Remember Margaret Mary Vojtko?

Remember Margaret Mary Vojtko? December 10, 2014

Quite some time ago, there was a report making the rounds about an adjunct French professor, Margaret Mary Vojtko, who was so cruelly underpaid by her university that she was living in poverty and unable to pay for her medical care, dying homeless and alone.  My blog post at the time, “The Curious Case of Margaret Mary Vojtko,” the first piece I wrote that got any substantial number of pageviews, expressed my skepticism of the story — after all, she was 83 years old; if she was homeless and impoverished, it was an indicator of the failure of our safety net for the poor elderly, not of the injustices of underpaid adjunct professors.  And I objected to turning her into a poster child for adjunct unionization.

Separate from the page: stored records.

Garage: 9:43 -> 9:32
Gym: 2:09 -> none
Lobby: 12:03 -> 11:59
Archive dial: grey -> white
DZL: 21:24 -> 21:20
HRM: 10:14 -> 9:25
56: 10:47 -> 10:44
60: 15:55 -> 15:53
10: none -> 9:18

Turned out, the story was even more complex than that.  According to research by Slate.com, after the big viral story quieted down, she was a hoarder — which prevented her from seeking help repairing the furnace in her longtime home, or from moving to an apartment that she could better manage, or generally accepting help.  And, in the name of protecting her privacy, those around her who recognized that she needed help, didn’t push further.  
I’m reminded of this in reading about the new developments in the case of “Jackie” the University of Virginia sexual assault maybe-victim.  For those living under a rock, Rolling Stone published an explosive article alleging that this woman, identified only as “Jackie,” was brutally gang-raped at a fraternity party, by 7 men, as a particularly heinous initiation requirement, and that both her friends at the time, and the university administration afterwards, discouraged her from contacting the police.  These allegations led to the university suspending all fraternity activity until January, at all fraternities, as a sort of collective punishment.  And, after the article was published, skeptic after skeptic has questioned details that don’t add up:  a fraternity initiation, when rush occurs in the spring, not the fall, there; a date party at the fraternity when no such records exist for the date identified; identifying details for the rapist that don’t match up to any possible individual; claims of injury that would leave her needing desperate medical attention that couldn’t be brushed off; the unspeakably cruel friends who advised her to shut up about the incident to avoid harm to their social prospects, and so on.  
I had figured, though, that there was, at its core, a true event, which, for whatever reason, had become exaggerated.  Now, there’s a new piece in the Washington Post which calls into question the entire event:  the “callous friends” (who, as you can imagine, also dispute that they told Jackie not to report the attack; they say they urged her to act and she declined) say that the very date may not have occurred at all, because the man in question may have been, well, imaginary.  Pre-“date,” these friends exchanged text messages with him; Jackie also showed them a picture, which appears to have actually been pulled from facebook, and gave them a name, which doesn’t match up with any actual U-Va. student.  Conceivably this could have been deceit on the part of this mystery rapist, but for the fact that she said he was in her chemistry class.  Anyway, it’s looking very unlikely that these events actually happened — as that would essentially require that her former friends be lying now, when they have nothing to gain from it.

Was (is?) “Jackie” a pathological liar?  Did she concoct the story to gain attention and sympathy from her friends, especially the friend whom she had a crush on?  Did she grow the story intentionally, to cement her place within the anti-sexual-assault movement (which became her new friendship circle)?  Or is she dealing with mental illness?  Is this no longer the story of sexual assault on university campuses, but of something different entirely? — whether a simple hoax like the Manti Te’o case or something more complex.

In any event, unless there are even more twists (and so far there already are more twists than a Law and Order: SVU episode), this seems to be much more about a freshman trying to find her place in the unnatural environment of a university campus, and making some very poor choices in the process, than anything else.

And yet already it seems that the university administration, and university president Teresa A. Sullivan in particular, are doubling down on the focus on sexual assault prevention, according to an article that this Post piece links to.